Glycylmethionine
- Names: IUPAC name (2S)-2-[(2-Aminoacetyl)amino]-4-methylsulfanylbutanoic acid

Identifiers
- CAS Number: 554-94-9;
- 3D model (JSmol): Interactive image;
- Abbreviations: gly-met
- ChEBI: CHEBI:74120; zwitterion: CHEBI:74393;
- ChEMBL: ChEMBL330552;
- ChemSpider: 133336;
- ECHA InfoCard: 100.008.252
- EC Number: 209-076-1;
- PubChem CID: 151282;
- UNII: 0H4L5K3198;

Properties
- Chemical formula: C_{7}H_{14}N_{2}O_{3}S
- Molar mass: 206.26 g·mol^{−1}

= Glycylmethionine =

Glycyl-methionine or Gly-Met is a dipeptide consisting of the amino acids glycine and methionine. It plays a role as a metabolite. It is reverse of methionylglycine or Met-Gly sequence.

==Oxidation==
The oxidation of Gly-Met and its reverse sequence, Met-Gly, has differences. Both photooxidation and collision-induced dissociation of Gly-Met happen through electron transfer from either the sulfur atom or the terminal amino group when it is in its uncharged state. This process leads to the formation of α-protons and sulfur-centered cation radicals in Gly-Met.

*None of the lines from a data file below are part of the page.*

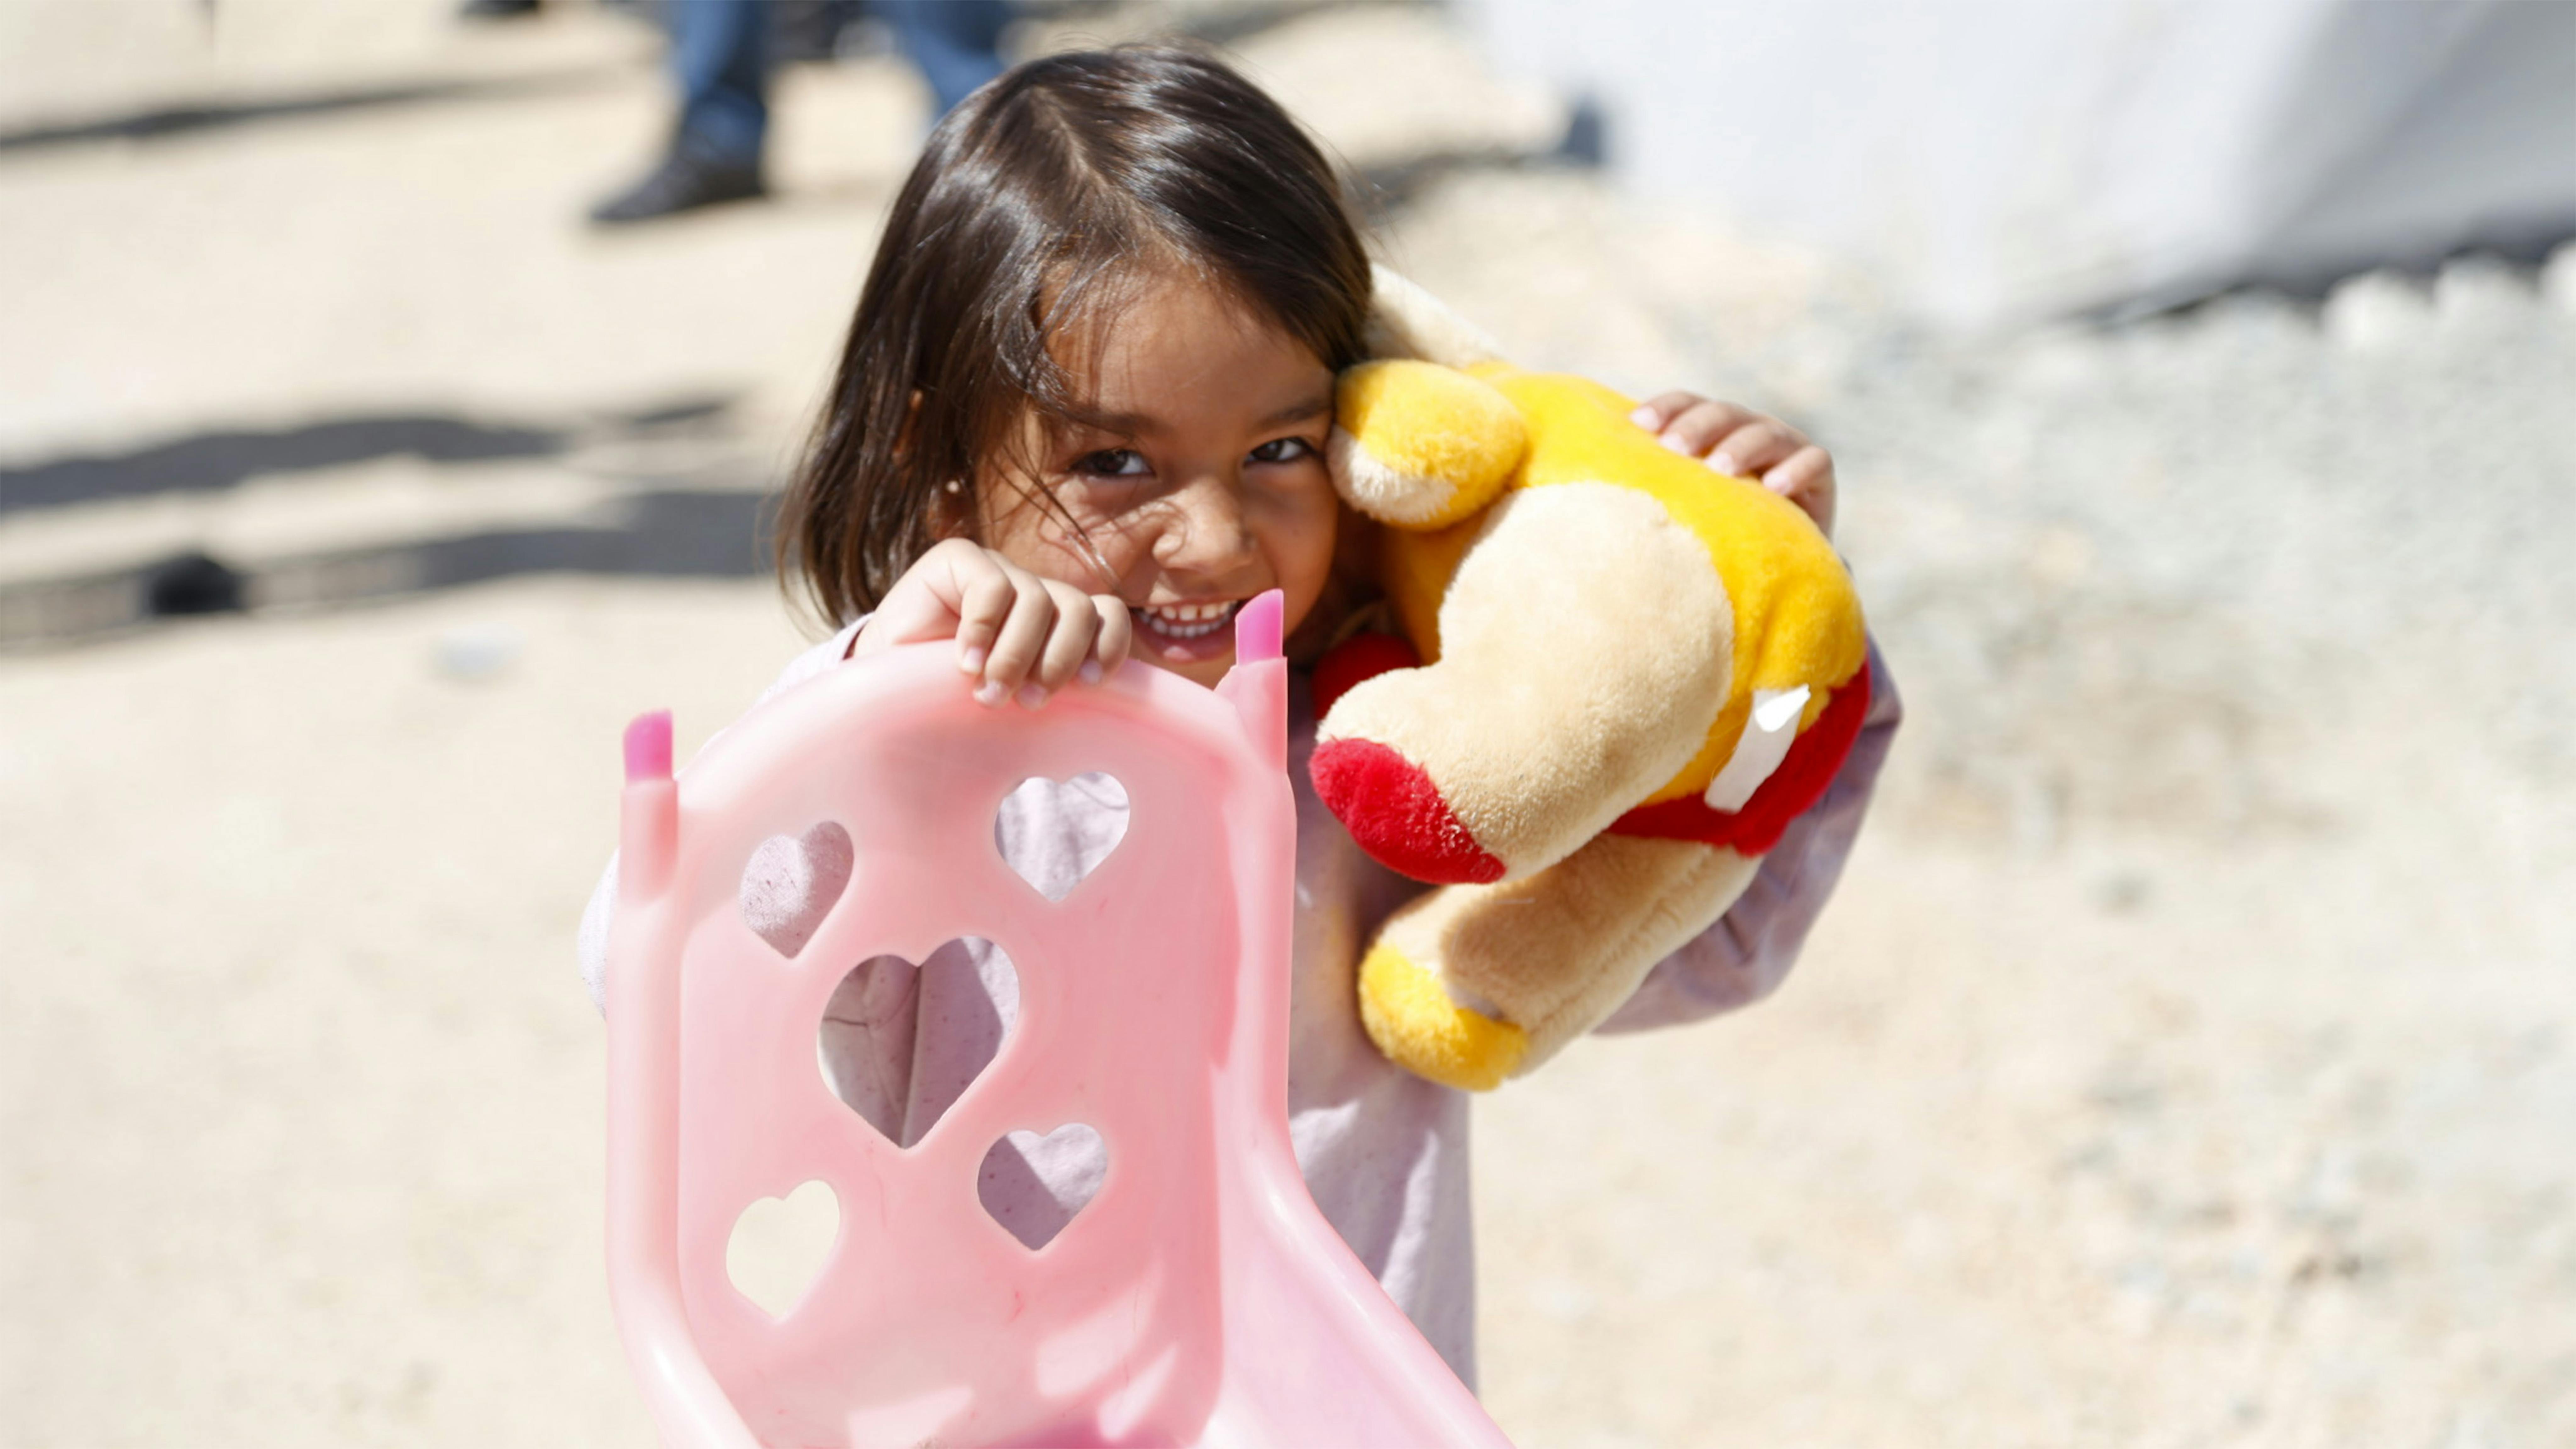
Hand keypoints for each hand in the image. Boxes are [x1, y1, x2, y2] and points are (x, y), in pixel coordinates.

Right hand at [848, 538, 1132, 707]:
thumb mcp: (1012, 704)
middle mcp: (1031, 592)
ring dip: (1016, 654)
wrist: (881, 693)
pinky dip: (983, 627)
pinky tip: (964, 663)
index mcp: (1054, 623)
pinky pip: (991, 584)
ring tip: (988, 693)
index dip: (1108, 645)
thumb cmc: (951, 705)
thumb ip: (1050, 697)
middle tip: (1028, 703)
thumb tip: (1104, 715)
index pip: (1106, 615)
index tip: (1090, 685)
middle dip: (1059, 660)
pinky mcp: (958, 561)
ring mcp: (996, 572)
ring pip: (1038, 599)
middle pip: (1079, 608)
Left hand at [1630, 392, 1835, 538]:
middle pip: (1724, 414)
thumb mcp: (1689, 501)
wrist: (1781, 554)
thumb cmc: (1721, 525)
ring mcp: (1788, 446)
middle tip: (1673, 448)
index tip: (1639, 425)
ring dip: (1741, 448)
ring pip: (1766, 434)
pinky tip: (1775, 488)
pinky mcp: (1819, 473)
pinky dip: (1796, 470)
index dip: (1666, 407)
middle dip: (1698, 427)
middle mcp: (1750, 428)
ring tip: (1720, 469)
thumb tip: (1595, 484)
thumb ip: (1658, 486)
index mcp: (1715, 428)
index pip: (1689, 403)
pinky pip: (1814, 462)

However, the photooxidation of Met-Gly behaves differently from Gly-Met. The peptide’s conformation plays a crucial role in understanding the oxidation mechanism. In Met-Gly, the process leads to the formation of an open-chain sulfur-centered cation radical. This radical then releases a proton from the N-terminal amino group, resulting in a five-membered cyclic radical structure with a three-electron bond between the sulfur and nitrogen atoms.

Peptides can adopt different conformations—cationic, zwitterionic, or anionic—depending on the solvent and pH. The zwitterionic form of Gly-Met is particularly important as it is responsible for the formation of sulfur-centered radicals. This same mechanism can cause similar damage in proteins.